OPEC+ is discussing output cuts of more than 1 million barrels per day (bpd), sources told Reuters, and voluntary cuts by individual members could come on top of that, making the reduction the largest since the start of the COVID-19 pandemic.
Oil prices jumped more than $3 per barrel in response.
“We reiterate both our bullish oil view as well as our preference for long crude timespread positions into year-end,” the bank’s commodities research division wrote in note on Monday.
Despite one of the tightest markets in recorded history, Goldman said the cut could be justified by the 40% decline in prices from their June peak and enabled by the lack of supply elasticity, given slowing shale activity and exhausted spare capacity.

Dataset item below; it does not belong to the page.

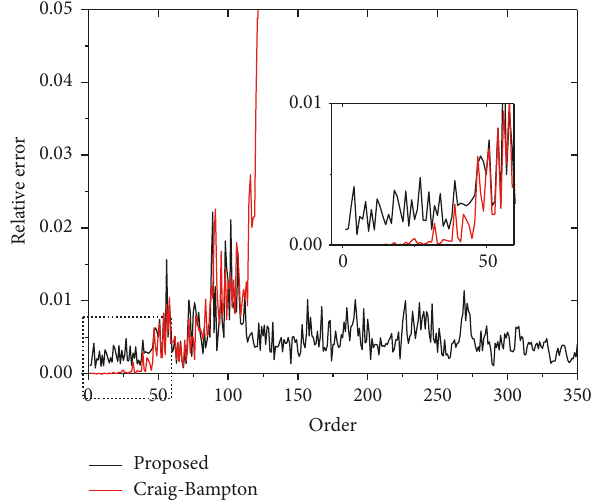
Figure 11: The relative error of mode frequency, convergence comparison between the proposed G s matrix (281 modes each) and the Craig-Bampton method (50 modes for each component and 927 constraint modes).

“The collapse in investor participation, driving liquidity and prices lower, is also a likely strong catalyst for such a cut, as it would increase the carry in oil and start to claw back investors who have instead turned to USD cash allocation following the aggressive Fed hikes.”
Last week, Goldman Sachs cut its 2023 oil price forecast due to expectations of weaker demand and a stronger U.S. dollar, but said the ongoing global supply disappointments only reinforced its long-term bullish outlook.
The reported cut would also limit downside to prices should economic growth be slower than it expects for next year, Goldman said.
“This cut can help remedy the large exodus of oil investors that has left prices under-performing both fundamentals and other cyclical asset classes,” the note said.
While exceptional, this cut is logical as it maximizes the group’s revenues today with minimal sacrifice of future profits, Goldman added.